Written task: Convert every line of the listing below into a numbered list, skipping blank lines and omitting the pictures.

(Dataset entries)
........

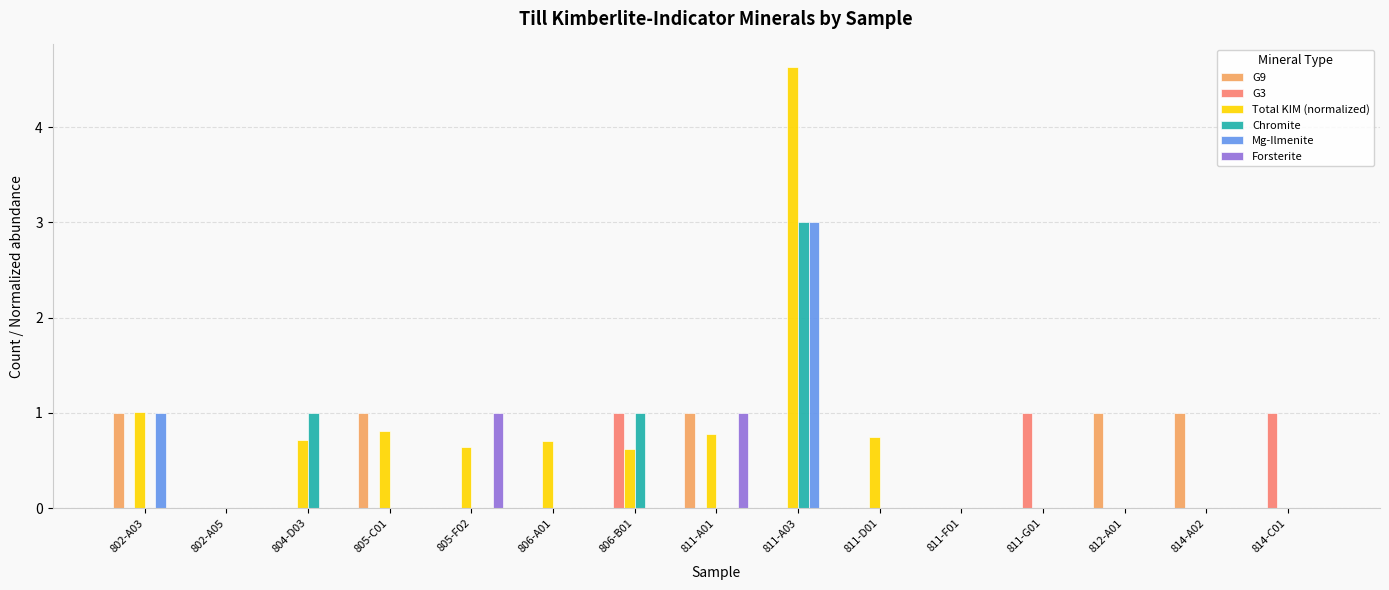

What is the spread (max minus min) of values at 811-A01?

1.0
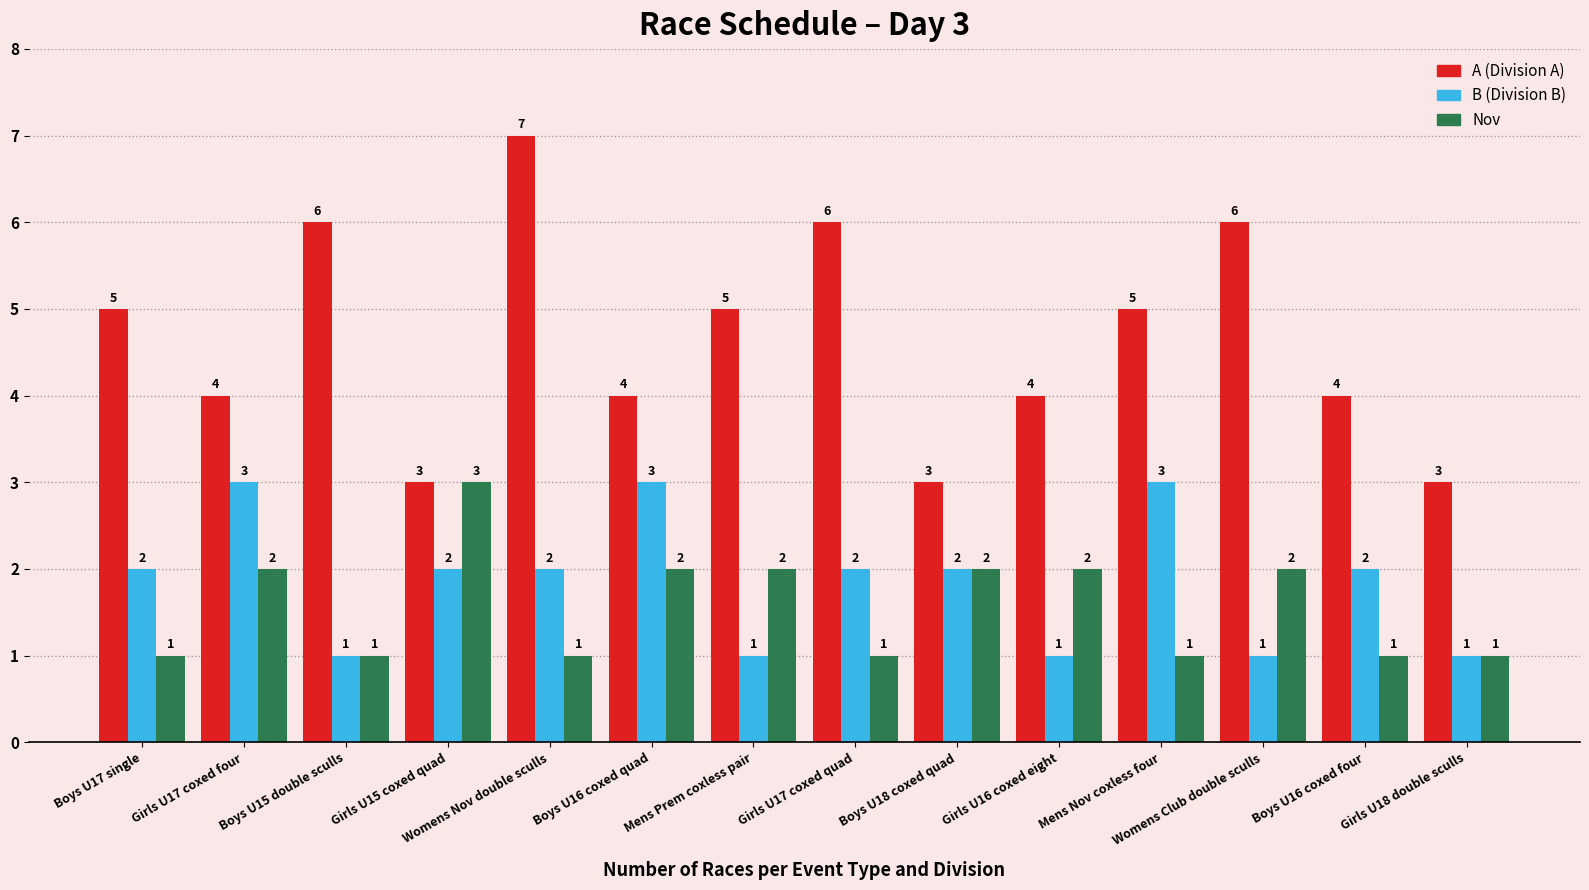

Reading left to right, extract all data points from this chart.

A (Division A): 5	4	6	3	7	4	5	6	3	4	5	6	4	3
B (Division B): 2	3	1	2	2	3	1	2	2	1	3	1	2	1
Nov: 1	2	1	3	1	2	2	1	2	2	1	2	1	1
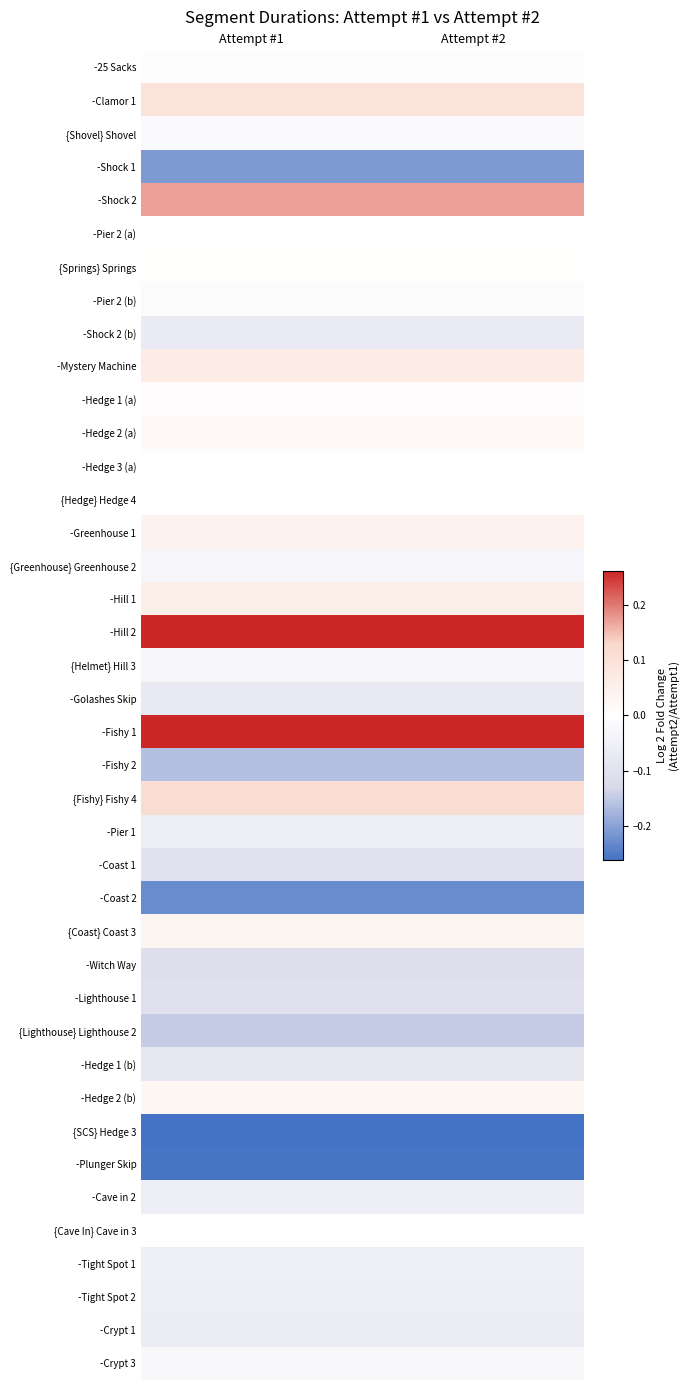

At Attempt #1, list the series in order from smallest to largest.

{SCS} Hedge 3, -Plunger Skip, -Coast 2, -Shock 1, -Fishy 2, {Lighthouse} Lighthouse 2, -Witch Way, -Lighthouse 1, -Coast 1, -Hedge 1 (b), -Golashes Skip, -Shock 2 (b), -Crypt 1, -Pier 1, -Tight Spot 2, -Cave in 2, -Tight Spot 1, {Helmet} Hill 3, {Greenhouse} Greenhouse 2, -Crypt 3, {Shovel} Shovel, -Pier 2 (b), -25 Sacks, -Pier 2 (a), -Hedge 3 (a), {Cave In} Cave in 3, {Hedge} Hedge 4, {Springs} Springs, -Hedge 1 (a), -Hedge 2 (a), -Hedge 2 (b), {Coast} Coast 3, -Greenhouse 1, -Hill 1, -Mystery Machine, -Clamor 1, {Fishy} Fishy 4, -Shock 2, -Fishy 1, -Hill 2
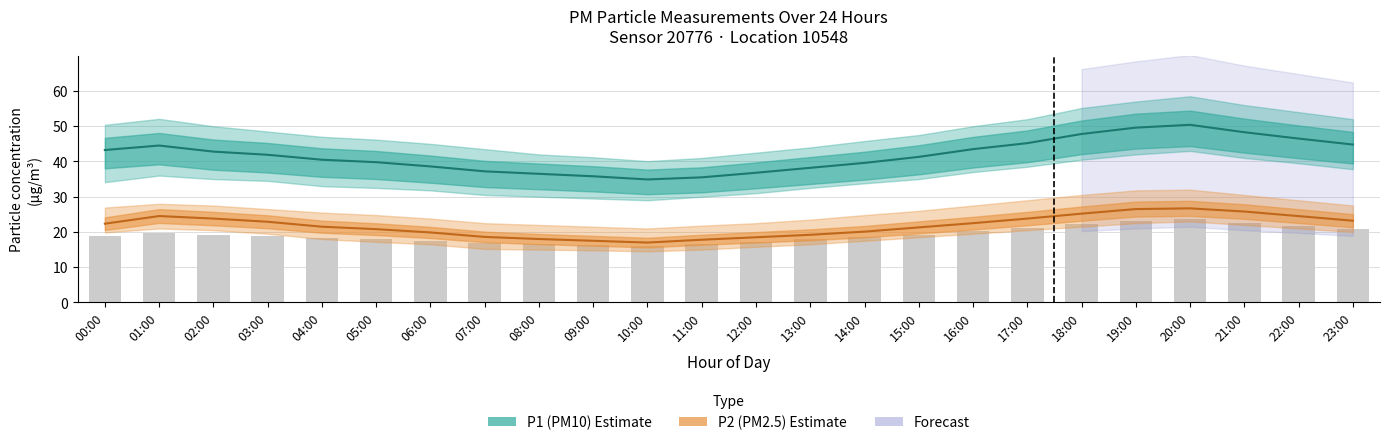

Which series has the widest spread of values?

P1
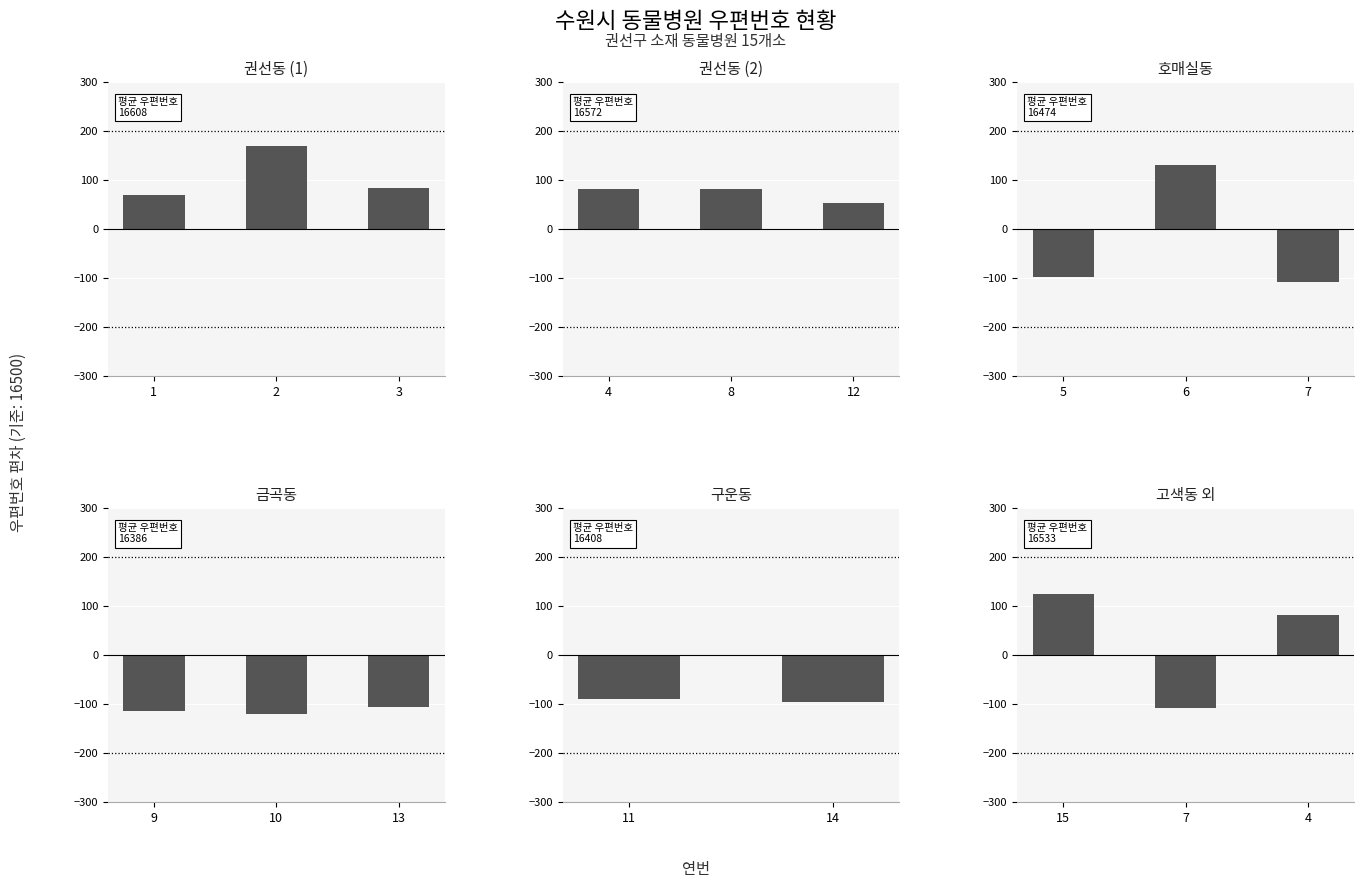

The value at 7 is -157. True or false?

False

........

Finished exercise:
1. What is the spread (max minus min) of values at 811-A01?
2. 1.0
3. Reading left to right, extract all data points from this chart.
4. A (Division A): 5	4	6	3	7	4	5	6	3	4	5	6	4	3
5. B (Division B): 2	3	1	2	2	3	1	2	2	1	3	1	2	1
6. Nov: 1	2	1	3	1	2	2	1	2	2	1	2	1	1
7. At Attempt #1, list the series in order from smallest to largest.
8. {SCS} Hedge 3, -Plunger Skip, -Coast 2, -Shock 1, -Fishy 2, {Lighthouse} Lighthouse 2, -Witch Way, -Lighthouse 1, -Coast 1, -Hedge 1 (b), -Golashes Skip, -Shock 2 (b), -Crypt 1, -Pier 1, -Tight Spot 2, -Cave in 2, -Tight Spot 1, {Helmet} Hill 3, {Greenhouse} Greenhouse 2, -Crypt 3, {Shovel} Shovel, -Pier 2 (b), -25 Sacks, -Pier 2 (a), -Hedge 3 (a), {Cave In} Cave in 3, {Hedge} Hedge 4, {Springs} Springs, -Hedge 1 (a), -Hedge 2 (a), -Hedge 2 (b), {Coast} Coast 3, -Greenhouse 1, -Hill 1, -Mystery Machine, -Clamor 1, {Fishy} Fishy 4, -Shock 2, -Fishy 1, -Hill 2
9. Which series has the widest spread of values?
10. P1
11. The value at 7 is -157. True or false?
12. False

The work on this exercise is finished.